All this for something only twelve people will ever see.

Back to the drawing board again, then. I thought I found another potential solution in the JWPlayer (those are my initials, for crying out loud!). It sounded like just what I needed. You pay ten bucks a month for a bunch of server space and an embeddable player, and they support WMV files. Beautiful. All I need is to be able to upload this file somewhere that will allow me to connect it with an embeddable player, and if I can somehow bypass the re-encoding stage this stuttering issue will no longer exist.

I did a little more reading and found out they re-encode anything you send them as an MP4. Of course they do. For the low price of $2,400 a year you can pay them for “customized video solutions”, but I’m not willing to go that far.

It doesn’t help that no one will tell me what a timestamp overlap is or how to fix it. The best I’ve been able to get in the way of constructive advice is the very useful information that WMV is a shitty format and I should use something else. IT’S ALMOST AS IF I CAN’T RENDER TO ANY OTHER FORMAT AND I’M STUCK WITH THIS ONE.

I would be happy to pay someone to take my WMV file, perform some technological wizardry, and make it into an MP4 file that isn’t buggy.
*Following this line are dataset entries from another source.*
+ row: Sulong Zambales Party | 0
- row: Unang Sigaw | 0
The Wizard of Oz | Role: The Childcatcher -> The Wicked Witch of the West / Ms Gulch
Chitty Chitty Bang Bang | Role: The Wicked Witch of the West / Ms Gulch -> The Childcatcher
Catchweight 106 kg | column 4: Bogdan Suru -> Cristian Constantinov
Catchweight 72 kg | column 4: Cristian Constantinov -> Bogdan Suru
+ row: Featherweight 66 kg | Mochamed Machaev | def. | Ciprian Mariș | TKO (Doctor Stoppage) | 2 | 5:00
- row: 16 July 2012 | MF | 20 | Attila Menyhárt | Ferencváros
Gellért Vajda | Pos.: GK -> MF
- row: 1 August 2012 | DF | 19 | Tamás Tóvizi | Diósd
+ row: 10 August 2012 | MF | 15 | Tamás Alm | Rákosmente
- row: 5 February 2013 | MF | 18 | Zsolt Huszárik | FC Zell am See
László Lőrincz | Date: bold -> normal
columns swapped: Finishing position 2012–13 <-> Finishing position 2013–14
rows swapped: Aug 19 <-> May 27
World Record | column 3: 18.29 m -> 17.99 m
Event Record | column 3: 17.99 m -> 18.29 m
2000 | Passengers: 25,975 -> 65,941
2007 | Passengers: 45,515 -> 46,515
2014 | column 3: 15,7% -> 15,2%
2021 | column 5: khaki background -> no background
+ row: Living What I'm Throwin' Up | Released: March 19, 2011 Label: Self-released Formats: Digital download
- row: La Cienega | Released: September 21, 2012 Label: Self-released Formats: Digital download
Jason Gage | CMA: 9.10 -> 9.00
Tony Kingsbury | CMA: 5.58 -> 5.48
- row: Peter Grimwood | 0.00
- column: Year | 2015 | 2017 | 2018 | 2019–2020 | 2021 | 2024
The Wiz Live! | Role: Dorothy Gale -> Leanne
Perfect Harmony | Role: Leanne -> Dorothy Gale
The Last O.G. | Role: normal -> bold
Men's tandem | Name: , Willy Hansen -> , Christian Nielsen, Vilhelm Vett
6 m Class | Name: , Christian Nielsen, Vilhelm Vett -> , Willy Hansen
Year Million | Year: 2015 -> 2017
No one seems to have any interest in offering any serious assistance. So I persist, coming up with one idea after another, and each idea leads nowhere.

If I knew this was going to happen, I would have set Sony Vegas on fire, pissed on its charred remains, bought Final Cut Pro, learned how to use it, and saved myself a whole lot of grief. I’d go ahead and do that now if I thought I could re-edit the whole thing from the ground up and render the results as a nice-looking MP4. But I refuse to believe there isn’t some way to pivot around this. If two pieces of something are overlapping, you should be able to pull them apart so they line up the way they’re supposed to. And if there’s nothing wrong with your original file(s), the re-encoding process shouldn’t be fraught with so much difficulty.

One thing’s for sure — however it plays out, I won’t be working on anything video-related for a good long time after this.